President Dieter F. Uchtdorf’s concluding talk in this morning’s opening session of the 2013 semiannual conference of The Church of Jesus Christ of Latter-day Saints was an important one, and I look forward to its publication.
I was pleased to hear him say, from the pulpit of the Conference Center, that falling away from the Church isn’t always the result of sin or a desire to sin.
I’ve held the same position for as long as I can remember — it seems to me, based on my experience, to be obviously true — and have repeatedly said so (for example, here and, then, here, and then here). He even went on to say, as I too have gone on to say, that, while it’s understandable that some lose faith and fall away, in the end the Gospel is true and such loss of faith and apostasy is mistaken.
I wasn’t, of course, the first to come up with this view. Far from it. It’s scarcely new doctrine. But some, no doubt, will claim that it is.
Unfortunately, if I say “Loss of faith doesn’t necessarily originate in sin or the desire to sin,” certain folks out there are immediately certain that I’m merely using cunning code language to express my real belief, which is, they say, that loss of faith necessarily originates in sin and the desire to sin.

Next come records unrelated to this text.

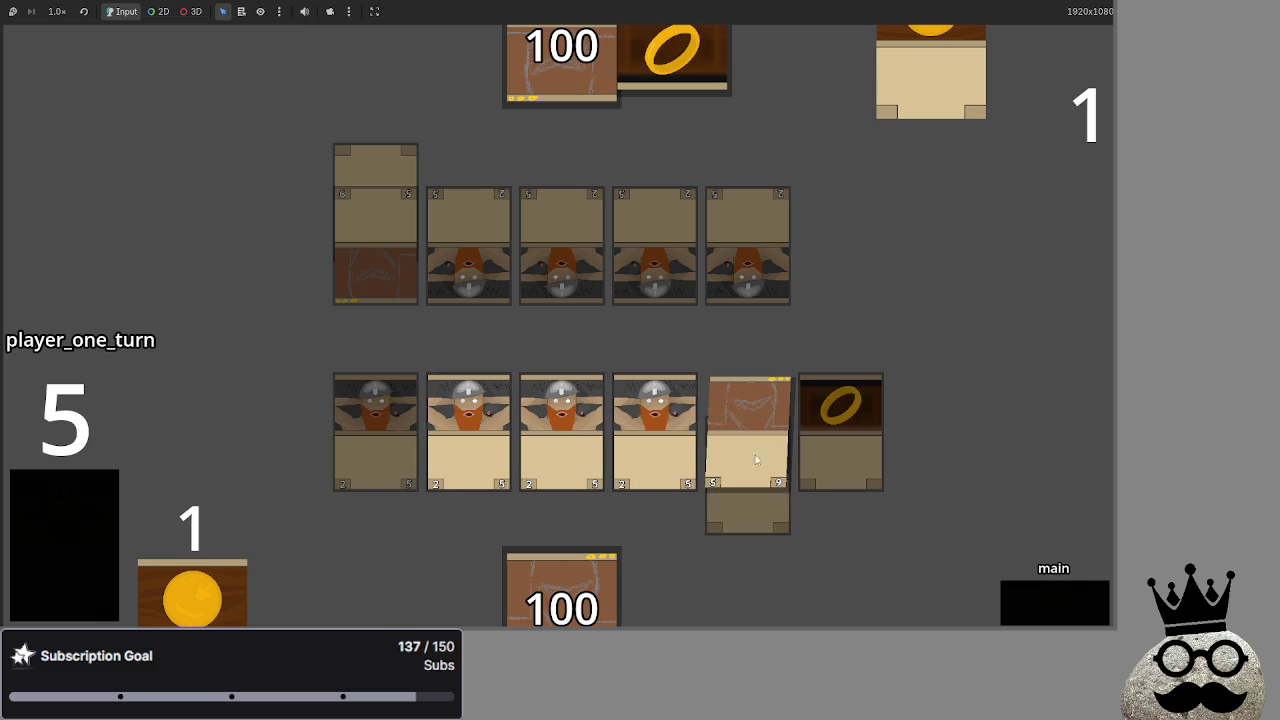
# Advance player one through block, damage and main_two to end_turn, then return to the editor
pyautogui.click(1047, 599)
pyautogui.click(1047, 599)
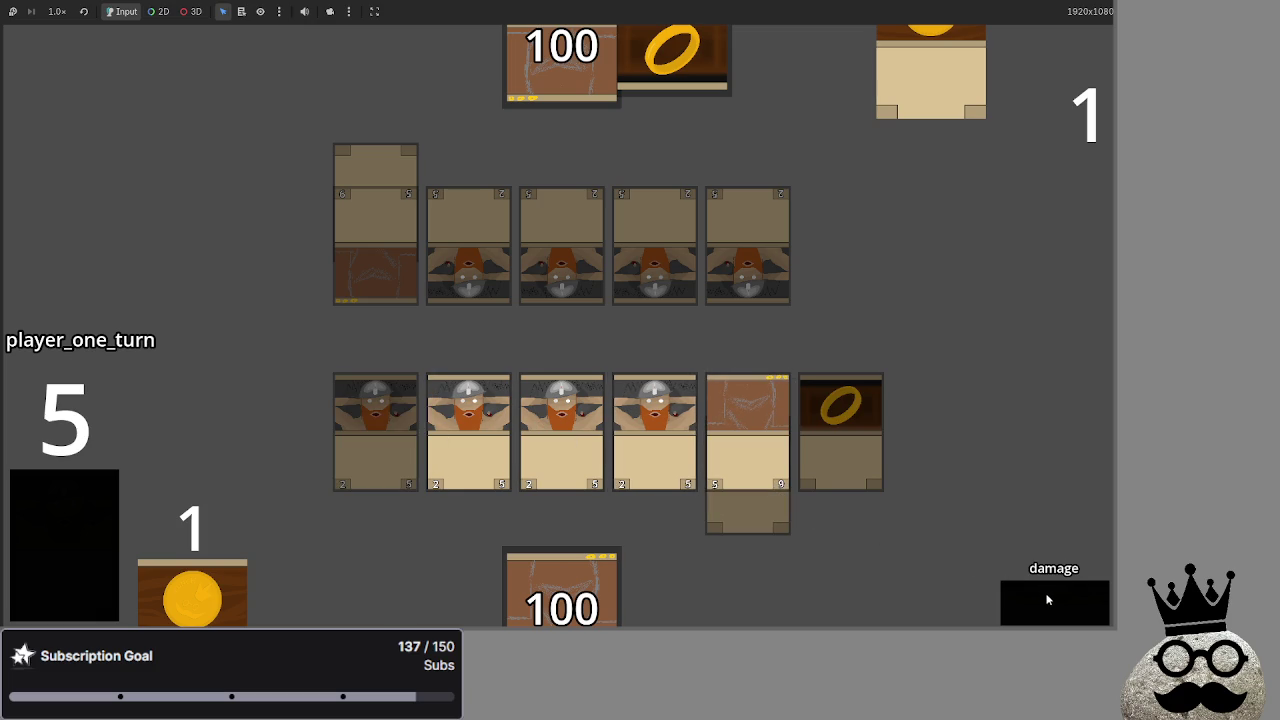
pyautogui.click(1047, 599)
pyautogui.click(1041, 597)
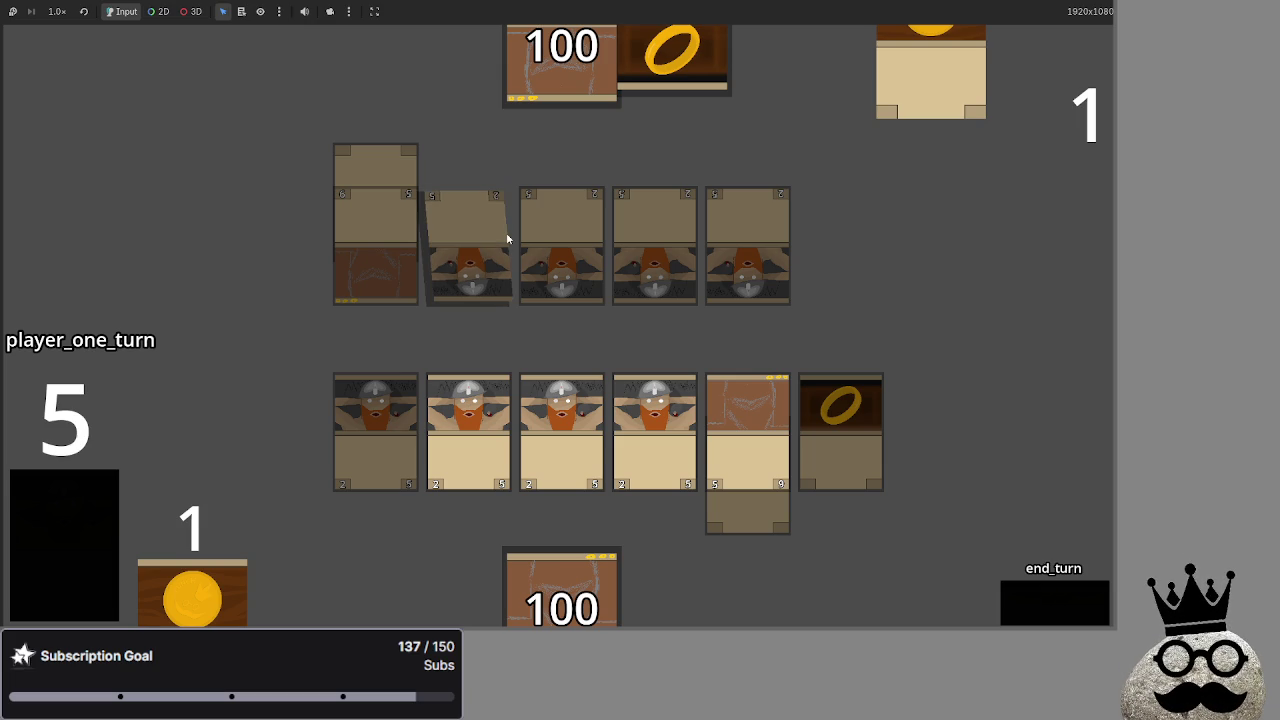
pyautogui.press('alt+Tab')
pyautogui.scroll(10, 570, 286)
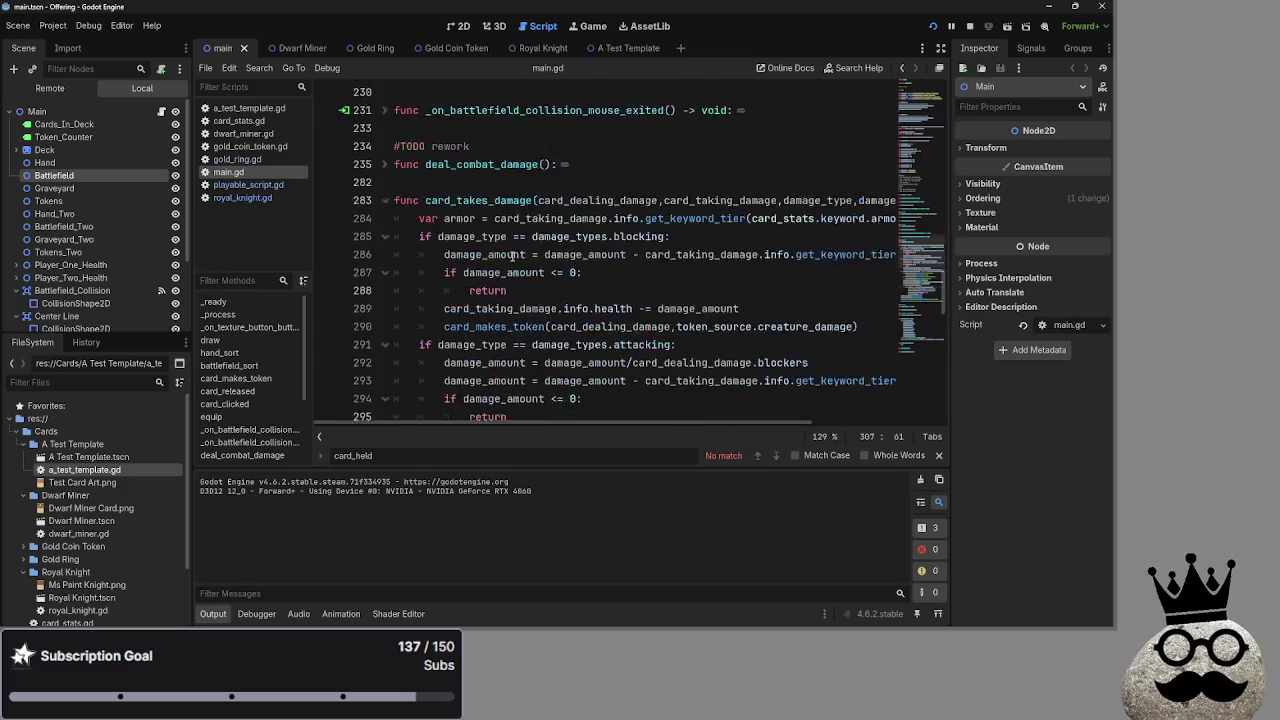
pyautogui.scroll(5, 570, 286)
pyautogui.moveTo(631, 326); pyautogui.dragTo(392, 326)
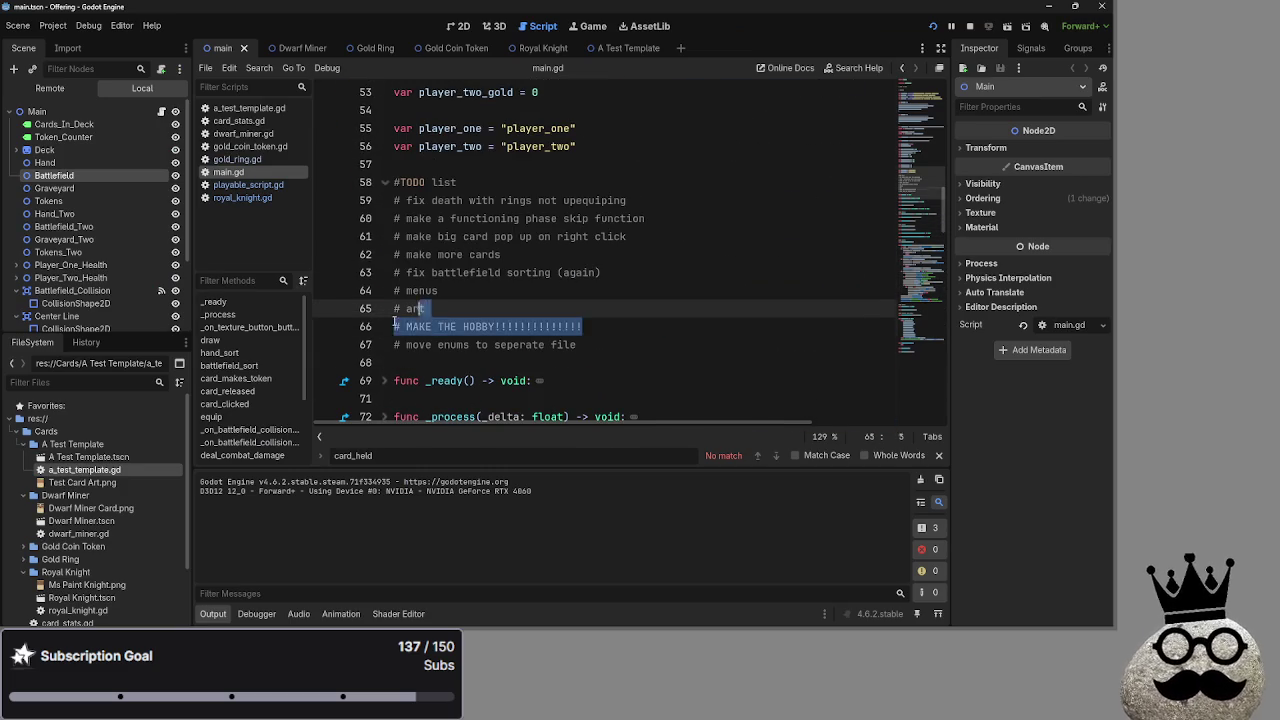
pyautogui.moveTo(652, 330)
pyautogui.mouseDown()
pyautogui.moveTo(673, 332)
pyautogui.moveTo(425, 328)
pyautogui.mouseUp()
pyautogui.click(735, 334)
pyautogui.scroll(-10, 642, 308)
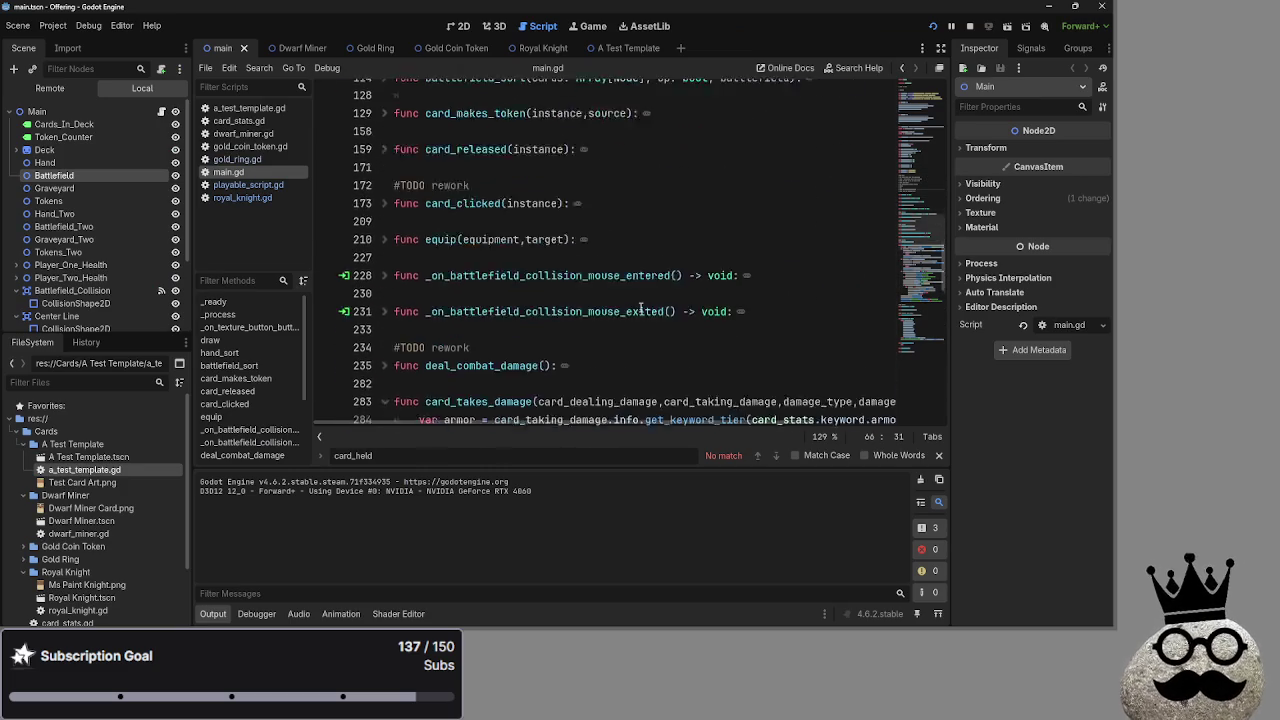
pyautogui.press('alt+Tab')
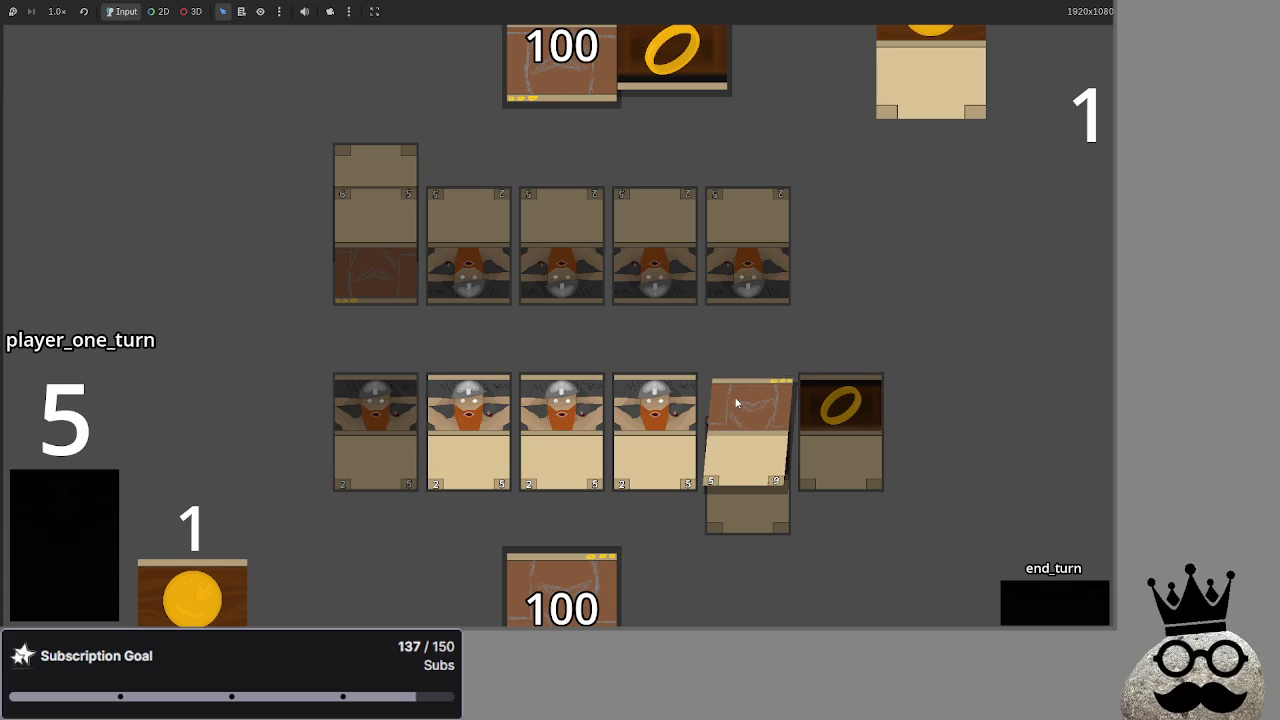
# End player one's turn and advance player two through draw and main to attack
pyautogui.click(1054, 601)
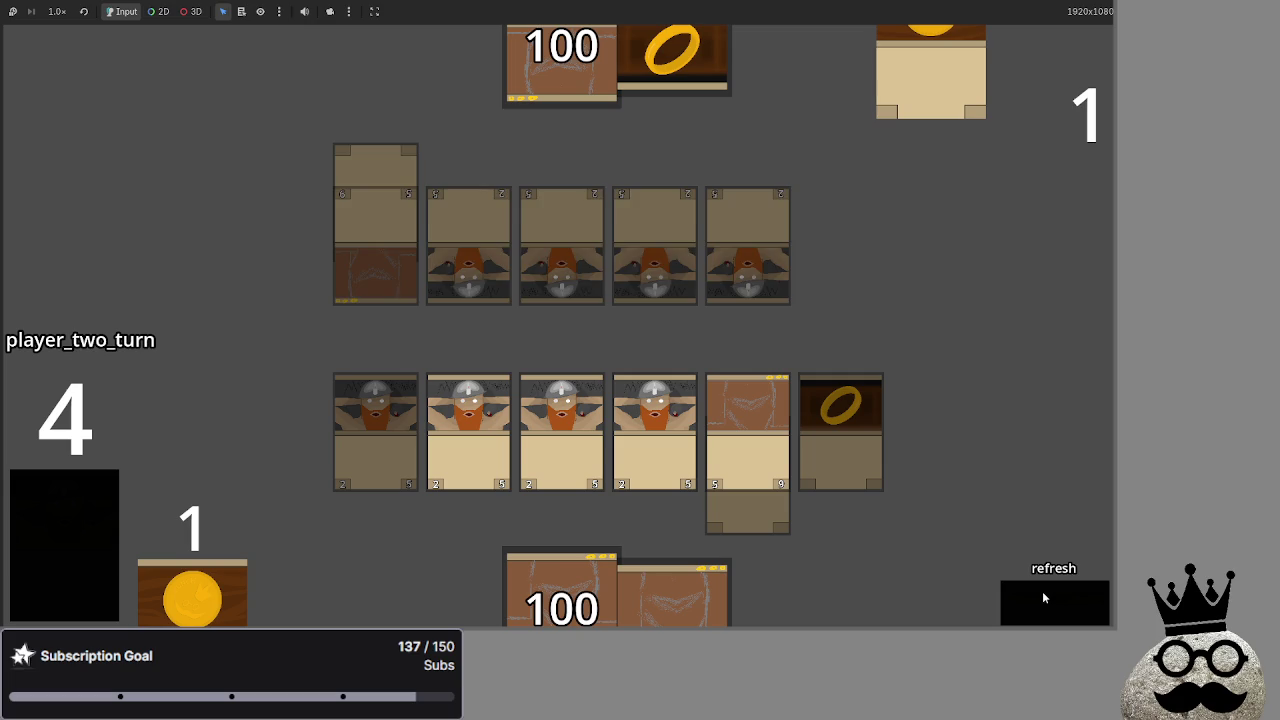
pyautogui.click(1043, 597)
pyautogui.click(1043, 597)
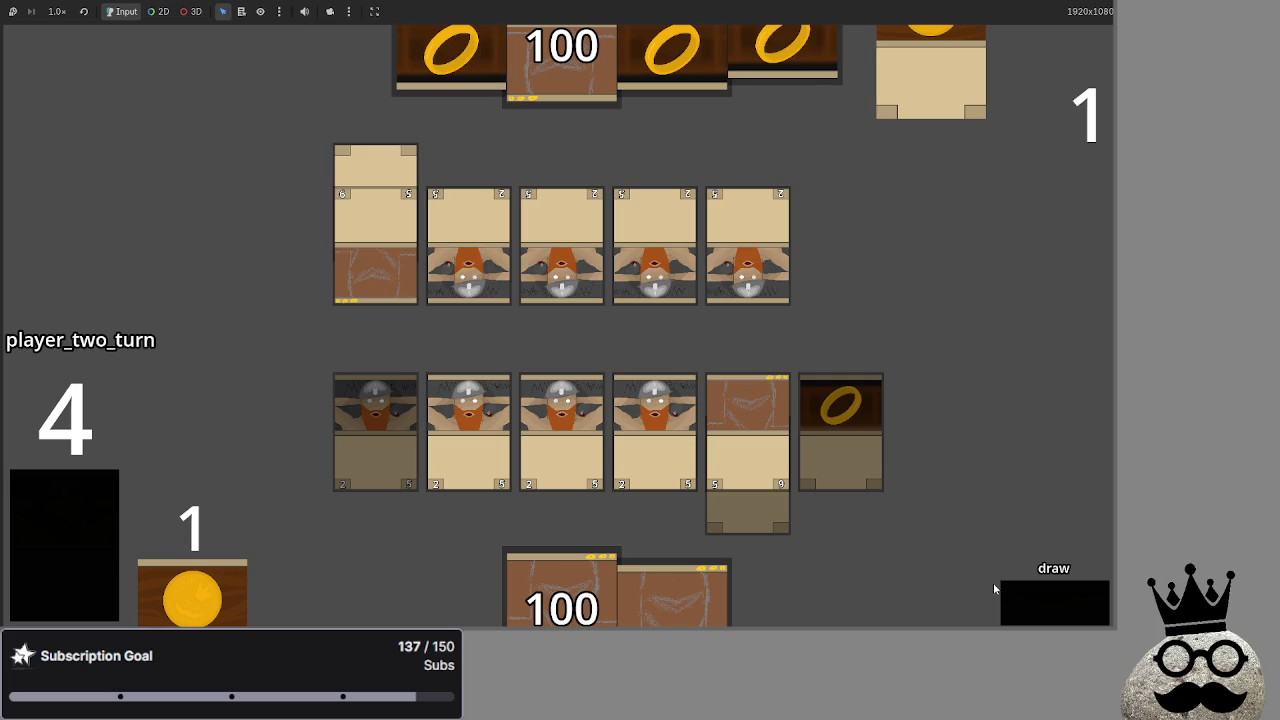
pyautogui.click(1082, 618)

I’m afraid that I simply don’t have the resources, in my command of English or any other language, to declare any more clearly my position on this matter.
Fortunately, President Uchtdorf, a native speaker of German, has stated my position with unmistakable clarity.
I can sit back now, with absolute confidence, and wait for the inevitable: Somebody will comment, somewhere, that Daniel Peterson must be very upset with President Uchtdorf’s supposedly new, kinder, more gentle stance on this matter.